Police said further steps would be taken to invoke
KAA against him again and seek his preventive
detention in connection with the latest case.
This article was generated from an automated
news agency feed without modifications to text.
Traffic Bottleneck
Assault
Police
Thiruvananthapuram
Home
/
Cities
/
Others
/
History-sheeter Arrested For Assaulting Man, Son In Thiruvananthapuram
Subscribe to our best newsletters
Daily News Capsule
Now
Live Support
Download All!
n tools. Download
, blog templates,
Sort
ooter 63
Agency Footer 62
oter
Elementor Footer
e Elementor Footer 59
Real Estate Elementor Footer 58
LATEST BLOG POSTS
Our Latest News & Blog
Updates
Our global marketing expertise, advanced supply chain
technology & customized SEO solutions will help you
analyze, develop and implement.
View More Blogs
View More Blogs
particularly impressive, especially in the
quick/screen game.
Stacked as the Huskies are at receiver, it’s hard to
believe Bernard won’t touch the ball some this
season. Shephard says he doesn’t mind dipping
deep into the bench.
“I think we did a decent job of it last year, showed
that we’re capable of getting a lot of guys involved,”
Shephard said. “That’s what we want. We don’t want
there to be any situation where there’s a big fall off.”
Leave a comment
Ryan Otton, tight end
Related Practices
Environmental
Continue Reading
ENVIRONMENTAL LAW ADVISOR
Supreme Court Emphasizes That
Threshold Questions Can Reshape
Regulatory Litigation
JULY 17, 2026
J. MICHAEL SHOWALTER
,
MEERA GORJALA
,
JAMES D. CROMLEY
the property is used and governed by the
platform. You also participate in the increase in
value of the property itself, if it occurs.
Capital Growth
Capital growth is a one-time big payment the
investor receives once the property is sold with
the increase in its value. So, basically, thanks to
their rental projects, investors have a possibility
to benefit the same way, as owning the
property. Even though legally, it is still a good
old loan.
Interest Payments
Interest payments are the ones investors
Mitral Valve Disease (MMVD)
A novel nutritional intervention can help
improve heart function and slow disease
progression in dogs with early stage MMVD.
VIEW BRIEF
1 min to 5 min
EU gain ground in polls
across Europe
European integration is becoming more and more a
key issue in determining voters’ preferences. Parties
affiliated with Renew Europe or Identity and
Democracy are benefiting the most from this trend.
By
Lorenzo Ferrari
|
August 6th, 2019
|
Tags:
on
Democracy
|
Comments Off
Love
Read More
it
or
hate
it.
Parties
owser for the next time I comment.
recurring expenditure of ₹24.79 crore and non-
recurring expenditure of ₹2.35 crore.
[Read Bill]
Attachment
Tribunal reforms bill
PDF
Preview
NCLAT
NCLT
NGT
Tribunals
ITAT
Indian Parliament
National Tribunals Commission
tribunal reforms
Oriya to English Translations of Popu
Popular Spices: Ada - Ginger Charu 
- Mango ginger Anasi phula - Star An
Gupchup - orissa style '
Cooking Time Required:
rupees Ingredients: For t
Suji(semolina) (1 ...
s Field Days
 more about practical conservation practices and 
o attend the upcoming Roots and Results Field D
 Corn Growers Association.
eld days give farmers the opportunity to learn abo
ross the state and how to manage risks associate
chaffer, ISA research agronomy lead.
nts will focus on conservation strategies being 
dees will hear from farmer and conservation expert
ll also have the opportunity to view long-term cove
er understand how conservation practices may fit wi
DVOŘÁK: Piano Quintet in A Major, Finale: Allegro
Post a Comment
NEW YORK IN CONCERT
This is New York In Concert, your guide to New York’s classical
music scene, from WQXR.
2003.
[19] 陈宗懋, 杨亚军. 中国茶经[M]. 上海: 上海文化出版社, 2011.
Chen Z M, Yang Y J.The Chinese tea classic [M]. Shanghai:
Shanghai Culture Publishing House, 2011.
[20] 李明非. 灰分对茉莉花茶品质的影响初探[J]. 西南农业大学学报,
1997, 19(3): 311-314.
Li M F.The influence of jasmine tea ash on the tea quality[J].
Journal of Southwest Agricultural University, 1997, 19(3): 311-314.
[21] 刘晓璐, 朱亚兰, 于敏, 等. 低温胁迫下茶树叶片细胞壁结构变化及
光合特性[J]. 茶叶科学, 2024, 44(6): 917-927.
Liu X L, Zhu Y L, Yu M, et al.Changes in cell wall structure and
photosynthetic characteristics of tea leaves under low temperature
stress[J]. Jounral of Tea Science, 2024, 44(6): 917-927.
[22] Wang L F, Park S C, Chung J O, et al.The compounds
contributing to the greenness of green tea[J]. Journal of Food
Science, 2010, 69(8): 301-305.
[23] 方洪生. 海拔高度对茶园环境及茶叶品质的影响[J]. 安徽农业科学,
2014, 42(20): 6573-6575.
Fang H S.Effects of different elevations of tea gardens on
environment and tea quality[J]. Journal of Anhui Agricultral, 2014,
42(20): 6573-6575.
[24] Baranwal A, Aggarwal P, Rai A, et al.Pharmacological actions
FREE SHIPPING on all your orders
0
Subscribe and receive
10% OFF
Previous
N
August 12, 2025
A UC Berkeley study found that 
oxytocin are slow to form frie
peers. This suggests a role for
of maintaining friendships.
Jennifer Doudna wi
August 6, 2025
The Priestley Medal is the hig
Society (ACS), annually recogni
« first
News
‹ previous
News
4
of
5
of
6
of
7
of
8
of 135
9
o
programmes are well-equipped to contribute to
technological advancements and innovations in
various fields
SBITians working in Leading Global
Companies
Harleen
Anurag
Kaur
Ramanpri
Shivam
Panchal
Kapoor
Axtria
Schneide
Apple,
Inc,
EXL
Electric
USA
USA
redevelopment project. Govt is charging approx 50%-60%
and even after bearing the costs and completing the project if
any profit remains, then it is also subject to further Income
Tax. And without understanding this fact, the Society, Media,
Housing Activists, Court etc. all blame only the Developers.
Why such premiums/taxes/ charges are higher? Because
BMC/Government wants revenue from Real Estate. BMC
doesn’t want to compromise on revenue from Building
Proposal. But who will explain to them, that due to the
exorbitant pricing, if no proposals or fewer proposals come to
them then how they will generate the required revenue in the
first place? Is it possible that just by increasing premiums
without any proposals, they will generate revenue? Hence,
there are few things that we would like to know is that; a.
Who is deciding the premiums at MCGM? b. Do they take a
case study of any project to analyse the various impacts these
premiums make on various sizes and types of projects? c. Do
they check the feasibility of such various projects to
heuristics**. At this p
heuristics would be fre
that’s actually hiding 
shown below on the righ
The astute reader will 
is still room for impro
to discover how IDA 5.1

# # # #

**Action item:**
The full set of records above must be retyped exactly.

**Response to this exercise:**
Police said further steps would be taken to invoke
KAA against him again and seek his preventive
detention in connection with the latest case.
This article was generated from an automated
news agency feed without modifications to text.
Traffic Bottleneck
Assault
Police
Thiruvananthapuram
Home
/
Cities
/
Others
/
History-sheeter Arrested For Assaulting Man, Son In Thiruvananthapuram
Subscribe to our best newsletters
Daily News Capsule
Now
Live Support
Download All!
n tools. Download
, blog templates,
Sort
ooter 63
Agency Footer 62
oter
Elementor Footer
e Elementor Footer 59
Real Estate Elementor Footer 58
LATEST BLOG POSTS
Our Latest News & Blog
Updates
Our global marketing expertise, advanced supply chain
technology & customized SEO solutions will help you
analyze, develop and implement.
View More Blogs
View More Blogs
particularly impressive, especially in the
quick/screen game.
Stacked as the Huskies are at receiver, it’s hard to
believe Bernard won’t touch the ball some this
season. Shephard says he doesn’t mind dipping
deep into the bench.
“I think we did a decent job of it last year, showed
that we’re capable of getting a lot of guys involved,”
Shephard said. “That’s what we want. We don’t want
there to be any situation where there’s a big fall off.”
Leave a comment
Ryan Otton, tight end
Related Practices
Environmental
Continue Reading
ENVIRONMENTAL LAW ADVISOR
Supreme Court Emphasizes That
Threshold Questions Can Reshape
Regulatory Litigation
JULY 17, 2026
J. MICHAEL SHOWALTER
,
MEERA GORJALA
,
JAMES D. CROMLEY
the property is used and governed by the
platform. You also participate in the increase in
value of the property itself, if it occurs.
Capital Growth
Capital growth is a one-time big payment the
investor receives once the property is sold with
the increase in its value. So, basically, thanks to
their rental projects, investors have a possibility
to benefit the same way, as owning the
property. Even though legally, it is still a good
old loan.
Interest Payments
Interest payments are the ones investors
Mitral Valve Disease (MMVD)
A novel nutritional intervention can help
improve heart function and slow disease
progression in dogs with early stage MMVD.
VIEW BRIEF
1 min to 5 min
EU gain ground in polls
across Europe
European integration is becoming more and more a
key issue in determining voters’ preferences. Parties
affiliated with Renew Europe or Identity and
Democracy are benefiting the most from this trend.
By
Lorenzo Ferrari
|
August 6th, 2019
|
Tags:
on
Democracy
|
Comments Off
Love
Read More
it
or
hate
it.
Parties
owser for the next time I comment.
recurring expenditure of ₹24.79 crore and non-
recurring expenditure of ₹2.35 crore.
[Read Bill]
Attachment
Tribunal reforms bill
PDF
Preview
NCLAT
NCLT
NGT
Tribunals
ITAT
Indian Parliament
National Tribunals Commission
tribunal reforms
Oriya to English Translations of Popu
Popular Spices: Ada - Ginger Charu 
- Mango ginger Anasi phula - Star An
Gupchup - orissa style '
Cooking Time Required:
rupees Ingredients: For t
Suji(semolina) (1 ...
s Field Days
 more about practical conservation practices and 
o attend the upcoming Roots and Results Field D
 Corn Growers Association.
eld days give farmers the opportunity to learn abo
ross the state and how to manage risks associate
chaffer, ISA research agronomy lead.
nts will focus on conservation strategies being 
dees will hear from farmer and conservation expert
ll also have the opportunity to view long-term cove
er understand how conservation practices may fit wi
DVOŘÁK: Piano Quintet in A Major, Finale: Allegro
Post a Comment
NEW YORK IN CONCERT
This is New York In Concert, your guide to New York’s classical
music scene, from WQXR.
2003.
[19] 陈宗懋, 杨亚军. 中国茶经[M]. 上海: 上海文化出版社, 2011.
Chen Z M, Yang Y J.The Chinese tea classic [M]. Shanghai:
Shanghai Culture Publishing House, 2011.
[20] 李明非. 灰分对茉莉花茶品质的影响初探[J]. 西南农业大学学报,
1997, 19(3): 311-314.
Li M F.The influence of jasmine tea ash on the tea quality[J].
Journal of Southwest Agricultural University, 1997, 19(3): 311-314.
[21] 刘晓璐, 朱亚兰, 于敏, 等. 低温胁迫下茶树叶片细胞壁结构变化及
光合特性[J]. 茶叶科学, 2024, 44(6): 917-927.
Liu X L, Zhu Y L, Yu M, et al.Changes in cell wall structure and
photosynthetic characteristics of tea leaves under low temperature
stress[J]. Jounral of Tea Science, 2024, 44(6): 917-927.
[22] Wang L F, Park S C, Chung J O, et al.The compounds
contributing to the greenness of green tea[J]. Journal of Food
Science, 2010, 69(8): 301-305.
[23] 方洪生. 海拔高度对茶园环境及茶叶品质的影响[J]. 安徽农业科学,
2014, 42(20): 6573-6575.
Fang H S.Effects of different elevations of tea gardens on
environment and tea quality[J]. Journal of Anhui Agricultral, 2014,
42(20): 6573-6575.
[24] Baranwal A, Aggarwal P, Rai A, et al.Pharmacological actions
FREE SHIPPING on all your orders
0
Subscribe and receive
10% OFF
Previous
N
August 12, 2025
A UC Berkeley study found that 
oxytocin are slow to form frie
peers. This suggests a role for
of maintaining friendships.
Jennifer Doudna wi
August 6, 2025
The Priestley Medal is the hig
Society (ACS), annually recogni
« first
News
‹ previous
News
4
of
5
of
6
of
7
of
8
of 135
9
o
programmes are well-equipped to contribute to
technological advancements and innovations in
various fields
SBITians working in Leading Global
Companies
Harleen
Anurag
Kaur
Ramanpri
Shivam
Panchal
Kapoor
Axtria
Schneide
Apple,
Inc,
EXL
Electric
USA
USA
redevelopment project. Govt is charging approx 50%-60%
and even after bearing the costs and completing the project if
any profit remains, then it is also subject to further Income
Tax. And without understanding this fact, the Society, Media,
Housing Activists, Court etc. all blame only the Developers.
Why such premiums/taxes/ charges are higher? Because
BMC/Government wants revenue from Real Estate. BMC
doesn’t want to compromise on revenue from Building
Proposal. But who will explain to them, that due to the
exorbitant pricing, if no proposals or fewer proposals come to
them then how they will generate the required revenue in the
first place? Is it possible that just by increasing premiums
without any proposals, they will generate revenue? Hence,
there are few things that we would like to know is that; a.
Who is deciding the premiums at MCGM? b. Do they take a
case study of any project to analyse the various impacts these
premiums make on various sizes and types of projects? c. Do
they check the feasibility of such various projects to
heuristics**. At this p
heuristics would be fre
that’s actually hiding 
shown below on the righ
The astute reader will 
is still room for impro
to discover how IDA 5.1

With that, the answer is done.